Deep in the Diamond Mine

November 9 – Now, then Then . . . .

The obvious headline of the November Classic is rightly, “Yanks Beat Phils, Capture 27th Title,” but the more interesting, hidden headline from future Arcane Archives is written, “Phils Beat Yanks, Giving Sox Distinction,” for with Philadelphia’s opening game victory over New York, those 2005 Sox arose once more as the Chicago gift that keeps giving! And I’m not referring to ex-Sox not-so-great Damaso Marte’s 0.00 post-season ERA, following his 9.45
regular season–an unprecedented difference.

For when at last Cliff Lee’s masterpiece was fully spun, the White Sox prevailed as the only 21st century, first decade team to have won a true traditional pennant (more victories than any team in its league) preceding a World Series sweep, a nearly invisible yet not small accomplishment.

But with the glorious opening day of the off-season giving baseball reflection the hardwon edge over baseball action, at last stilling those moveable numbers for six months, we seize the opportunity to more fully cement the past with a breaking story from the “It’s never too late to celebrate too early a diamond golden anniversary newsroom!”

Sticking with the Sox, that baseball bromide urging to wait a few years before judging a trade grants me a chance to finally analyze (a mere nearly 50 years later!) a transaction that supposedly ruined the budding dynasty the ’59 White Sox had begun. The December 1, 1959 deal that lives in franchise front office infamy featured Sox owner Bill Veeck’s sending young outfielder Johnny Callison to the Philadelphia Phillies for journeyman third baseman Gene Freese.

Callison’s play the next two years is both forgettable and forgotten. Freese’s better-than-Callison ’60 season for the third place Sox, and the abundant ’60-’61 production of outfield stars Minnie Minoso, Al Smith, Jim Landis and Floyd Robinson, made Callison’s possible impact at that time a moot (or, as a nameless Sox announcer would say, “mute”) point. Then Johnny truly blossomed: four excellent years followed, including three All Star selections, propelling the fine all-around right fielder to an outstanding 226-homer, .264 BA career that ended with the Yankees in 1973.

Gene Freese’s trade to the Redlegs before the ’61 season (where he starred for the N.L. champs) brought 10-13 veteran Cal McLish to Chicago, along with, without fanfare, the first two-headed lefthanded pitcher in baseball history, the great Wilbur Pizarro!

Somehow not even listed in the Baseball Encyclopedia, this fast-baller-turnedknuckleballer brought 238 wins and 64 saves to the Sox over a span of 18 years, with 5 All Star appearances and 4 20-game seasons from 1961 through 1978.

Of course, we could divide this hurling hydra into the more familiar names of Juan Pizarro, history’s top Puerto Rican pitching conquistador, and Wilbur Wood, that tireless, wondrous workhorse–the former obtained in the Sox-Reds Freese swap, the latter going to Chicago from Pittsburgh for Pizarro in 1966.
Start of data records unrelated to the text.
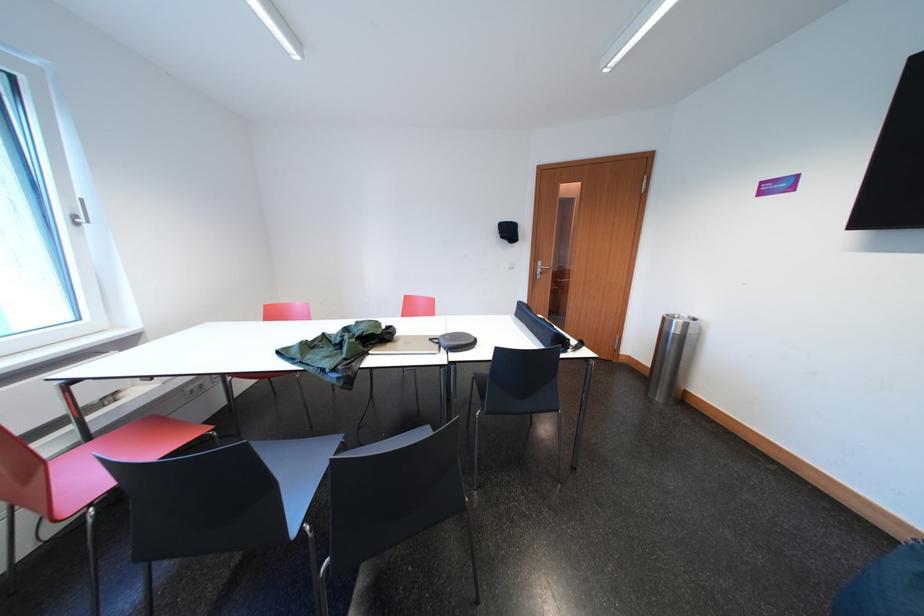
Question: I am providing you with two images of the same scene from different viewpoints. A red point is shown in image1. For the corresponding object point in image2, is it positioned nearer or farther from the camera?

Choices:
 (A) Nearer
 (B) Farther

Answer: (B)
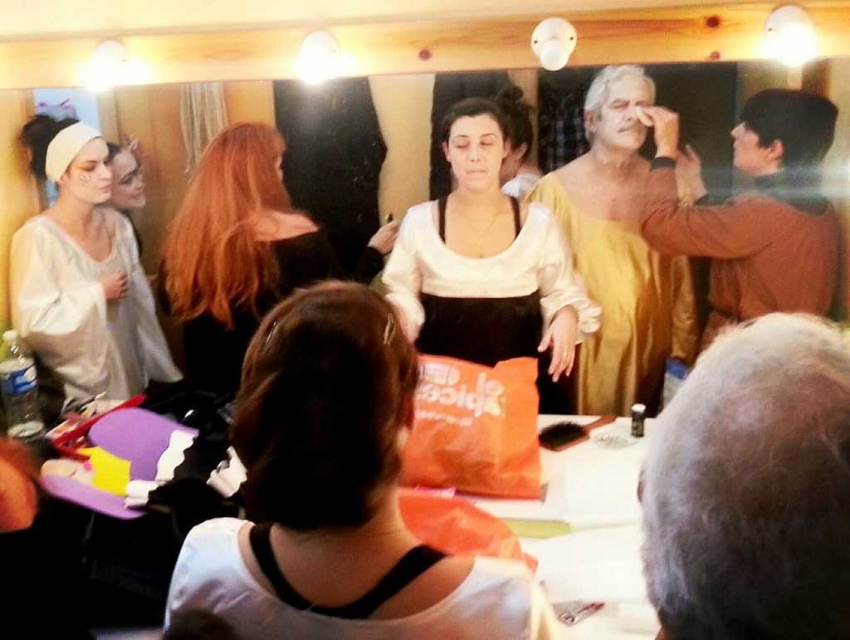
You are a costume assistant in a theater. You need to check the white matte dress at lower center for any stains before the performance. However, the shiny brown hair at center is blocking your view. Can you see the dress clearly?

The white matte dress at lower center is behind the shiny brown hair at center, so you cannot see it clearly without moving the hair.

You are standing in the dressing room and need to reach both the point at coordinates (37, 224) and the point at (591, 616). Which point is closer to you?

The point at coordinates (37, 224) is closer to you because it is further to the viewer than the point at (591, 616).

You are a costume assistant who needs to pack two items, the matte white shirt at center and the black satin dress at center, into a narrow storage box. Based on their dimensions, which item should you place first to ensure both fit properly?

The matte white shirt at center is thinner than the black satin dress at center, so you should place the black satin dress at center first to accommodate its bulkier size before adding the thinner shirt.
What winning pitching for winning (if not championship*) White Sox teams in the ‘60s and ’70s! Now looking back, it makes the Callison trade for Freese, with Gene bringing Juan who brought Wilbur, not only not one-sided but arguably beneficial for the Sox (if not quite crediting foresight over hindsight). Moral (as the Sox have just traded Chris Getz and Josh Fields for Mark Teahen): give a trade time, before you give it some more!

Barry Codell

*The most unique of these is the 1964 White Sox who won the highest percentage of games played that year of any major league team, yet missed the post-season, strongly competing now for our attention with those aforementioned, irrepressible 2005 Pale Hose and perhaps the 2009 World Champs, your (and Hideki Matsui’s) New York Yankees!